Ils referont donc ce voyage mais désillusion et amertume feront place à l'excitation et l'espoir d'une célébrité et de tous les possibles un demi-siècle plus tôt.

Un drame s'était déroulé à l'époque, ils ont bien l'intention de comprendre ce qui s'était réellement passé.

Peter May nous fait revivre les sixties, la découverte de la sexualité, des drogues, des rêves de célébrité, les espoirs d'une jeunesse.  Il nous emmène dans des lieux mythiques : Abbey Road, The Marquee Club, Saville Row, Denmark Street et nous fait côtoyer Les Beatles, John Lennon, Bob Dylan.




Savile Row



Marquee Club



Savoy Hotel


On revivra avec lui la sortie de "Ticket to ride"




Nous accompagnerons les Kinks, les Rolling Stones avec "Let it bleed" et tant d'autres.



Peter May avec beaucoup de sensibilité, donne une grande humanité à ses personnages tout en laissant transparaître leurs zones d'ombres et de lumières.  L'écriture est belle, sincère. Il nous dresse de jolis bilans de vie.  Un récit dont l'originalité se situe dans ce parallèle du même voyage à un demi-siècle d'intervalle.    Le trip a bien fonctionné, la descente est parfois dure mais c'est la vie.

Ma note : 7.5/10


Les jolies phrases

Il n'y a rien de plus désirable que le fruit défendu, c'est ainsi.

Parfois, les paroles prononcées sous le coup de la colère blessent au-delà, de ce que l'on souhaite... Toutefois, si elles font mouche, c'est aussi parce qu'elles recèlent une vérité que la bienséance empêche d'exprimer.

Parfois, tu ne peux pas voir la vraie personne derrière la façade que les gens affichent.

Je suppose que la vie est intimement liée à la douleur, non ?  Liée au sentiment.  A n'importe quel sentiment.  Même les émotions positives peuvent être douloureuses à leur manière.  Et la douleur, la douleur pure et simple, est le sentiment le plus intense de tous.

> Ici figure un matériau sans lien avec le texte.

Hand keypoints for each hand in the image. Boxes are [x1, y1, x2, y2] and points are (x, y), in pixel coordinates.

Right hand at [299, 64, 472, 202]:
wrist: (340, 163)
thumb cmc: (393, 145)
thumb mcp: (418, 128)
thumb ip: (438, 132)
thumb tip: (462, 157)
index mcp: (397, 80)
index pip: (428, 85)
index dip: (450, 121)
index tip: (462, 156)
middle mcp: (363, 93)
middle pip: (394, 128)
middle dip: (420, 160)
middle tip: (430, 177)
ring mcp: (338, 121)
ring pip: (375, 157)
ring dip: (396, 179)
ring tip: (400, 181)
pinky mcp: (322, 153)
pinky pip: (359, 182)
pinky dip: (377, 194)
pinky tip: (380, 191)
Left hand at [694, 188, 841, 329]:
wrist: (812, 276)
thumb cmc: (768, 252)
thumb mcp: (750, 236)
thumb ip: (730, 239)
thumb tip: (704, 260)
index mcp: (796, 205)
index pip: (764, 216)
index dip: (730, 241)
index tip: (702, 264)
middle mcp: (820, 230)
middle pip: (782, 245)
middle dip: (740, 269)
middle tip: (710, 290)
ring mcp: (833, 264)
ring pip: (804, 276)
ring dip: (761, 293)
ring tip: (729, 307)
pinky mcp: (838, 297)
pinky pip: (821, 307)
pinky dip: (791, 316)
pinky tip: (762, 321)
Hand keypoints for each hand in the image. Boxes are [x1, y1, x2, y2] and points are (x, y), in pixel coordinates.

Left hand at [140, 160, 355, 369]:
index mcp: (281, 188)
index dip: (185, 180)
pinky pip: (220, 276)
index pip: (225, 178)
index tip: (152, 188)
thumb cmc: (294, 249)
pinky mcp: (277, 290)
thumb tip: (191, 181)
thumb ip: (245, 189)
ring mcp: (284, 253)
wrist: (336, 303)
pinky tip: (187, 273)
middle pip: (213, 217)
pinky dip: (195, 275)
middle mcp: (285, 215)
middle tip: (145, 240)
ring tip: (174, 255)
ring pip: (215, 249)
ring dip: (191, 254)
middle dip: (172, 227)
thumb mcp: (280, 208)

Tu vois, Raitch, ne rien ressentir, c'est comme être mort.  Je n'ai pas la prétention de savoir ce que c'est de planer sous héroïne, et je n'ai pas envie de le savoir.  Mais ce que tu décris me fait penser à une petite mort.  Je préfère être vivant et composer avec la douleur.

Mais une fois que tu t'es engagé sur cette route...A l'aller, la pente est douce, mais quand tu veux rebrousser chemin, c'est comme escalader l'Everest.

Comment aurais-je pu savoir que l'échec est semblable à une mort lente et pénible et que la déception que l'on éprouve en raison de la tournure que notre vie a prise ne disparaît jamais ?

Le problème, c'est que de nombreux psychiatres aiment trop s'écouter parler.  Ce qui est important, c'est ce que le patient a à dire.  La vrai vertu, c'est l'écoute.

Ce que j'essaie d'exprimer, c'est qu'on ne pense jamais que les personnes âgées ont été jeunes un jour.  Je veux dire, tu sais bien qu'elles l'ont été, mais tu ne peux pas te l'imaginer.  Tu ne vois que le gris et la vieillesse, et tu en as marre de les entendre rabâcher comme tout était mieux quand ils étaient jeunes.

Vous pouvez vous enfuir aussi loin que possible, les choses que vous essayez de laisser derrière vous vous attendent à l'arrivée.  Parce que vous les emportez toujours avec vous.